The maintainer of this site is back in the U.S., and the flow of information from Sri Lanka will be slower now. Here's at least a partial report on how the rebuilding is going and how the money raised is being used.
As a first step, bulldozers were rented for US$200 to clean away much of the debris (see the pictures below), once people salvaged what they could of their personal belongings. This cleared some hopelessness away as well — the affected families were given a clean slate on which to build.
Chande has resumed paying villagers for turtle eggs, which means that many people will be able to support themselves again. At first, he's keeping them in a wooden box filled with sand.

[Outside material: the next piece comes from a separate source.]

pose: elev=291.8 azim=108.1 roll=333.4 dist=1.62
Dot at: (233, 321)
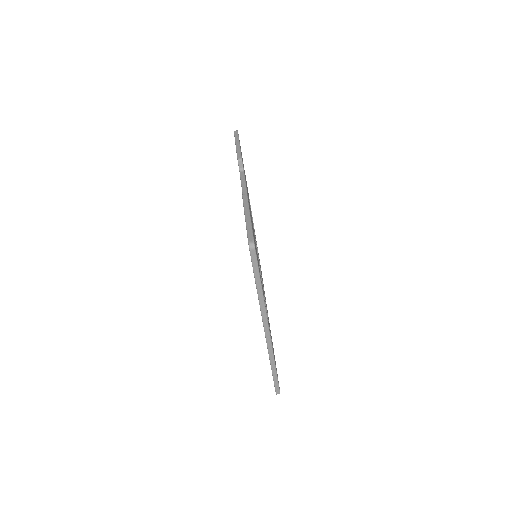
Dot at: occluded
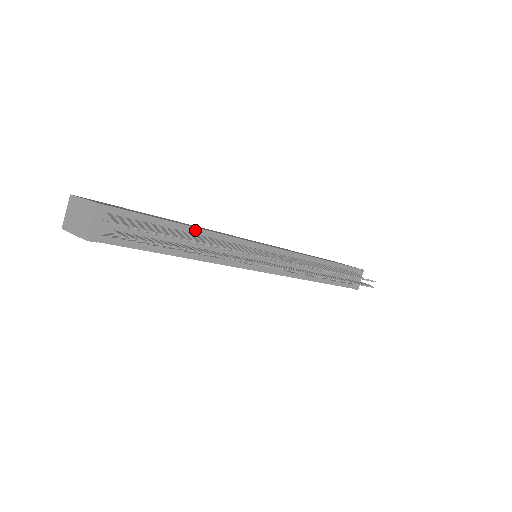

He's trying to acquire some wire netting to keep predators out of an area to bury the eggs.
Earlier this week, some of us took pots and pans for cooking, as some families are trying to move out of the camps. Approximately 100 families have been displaced in Kosgoda. Last month, we also bought pots and pans as well as drinking water with US$300. Part of this money also went to help repair one of Chande's boats (cost of the repair: $350) so that he can have his livelihood. (You can see part of his teal boat in the last picture below. Other large pieces of it ended up on the main road over a mile away.)
Buddasiri told us how his children who are studying music at college were able to only take their musical instruments when they fled the tsunami. His son plays the violin, and his daughter plays the veena.